Lo que más me sorprendió no fue contemplar los fósiles de Lyme trasladados a Londres -pues ya había presenciado ese fenómeno en el Museo Británico-, sino ver atestada la sala. Por todas partes había hombres cogiendo fósiles, examinándolos y hablando de ellos con otros. La sala vibraba de interés, y se me contagió esa vibración. Sin embargo, no había ninguna otra mujer, de modo que agarré el brazo de mi hermano, ya que me sentía incómoda y sabía que llamaba la atención.
Al cabo de pocos minutos empecé a reconocer a algunas personas, sobre todo hombres que habían ido a Lyme por los fósiles y pasado por Morley Cottage para ver mis especímenes. El conservador del Museo Británico, Charles Konig, estaba junto al ictiosaurio completo, tal vez comparándolo con el espécimen que había comprado un año antes a Bullock.
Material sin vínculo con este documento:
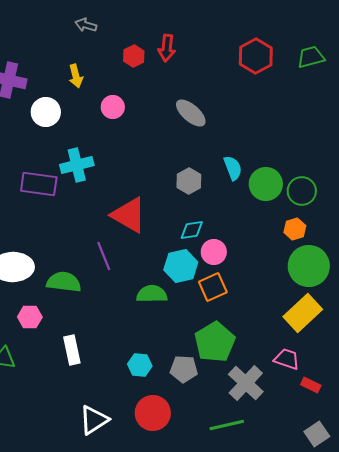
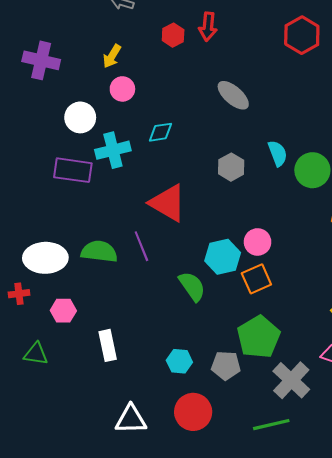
yellow arrow: (76, 76) -> (112, 56), turned 45
pink circle: (113, 107) -> (122, 89), moved
white circle: (46, 112) -> (80, 117), moved
cyan diamond: (192, 230) -> (160, 132), moved
green semicircle: (64, 282) -> (99, 251), moved
green semicircle: (152, 294) -> (192, 286), turned 56
white triangle: (94, 420) -> (131, 419), turned 32

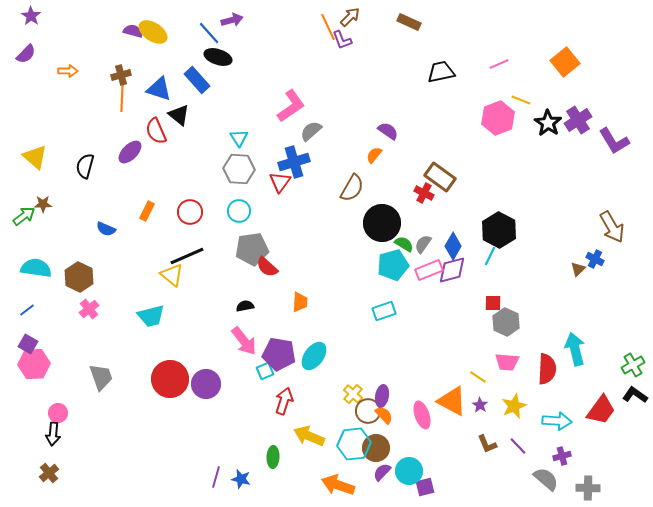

Miraba la sala con perplejidad. Estoy segura de que le habría entusiasmado tener tantos visitantes en las salas de fósiles de su museo, pero su colección no estaba en venta, y era la posibilidad de convertirse en propietario lo que hacía bullir la sala.
Al otro lado de la estancia vi a Henry de la Beche, y me dirigía hacia él cuando oí que alguien me llamaba por mi nombre. Me sobresalté, temiendo que fuera el coronel Birch, que venía a justificarse. Sin embargo, cuando me di la vuelta me sentí aliviada al ver un rostro amigo.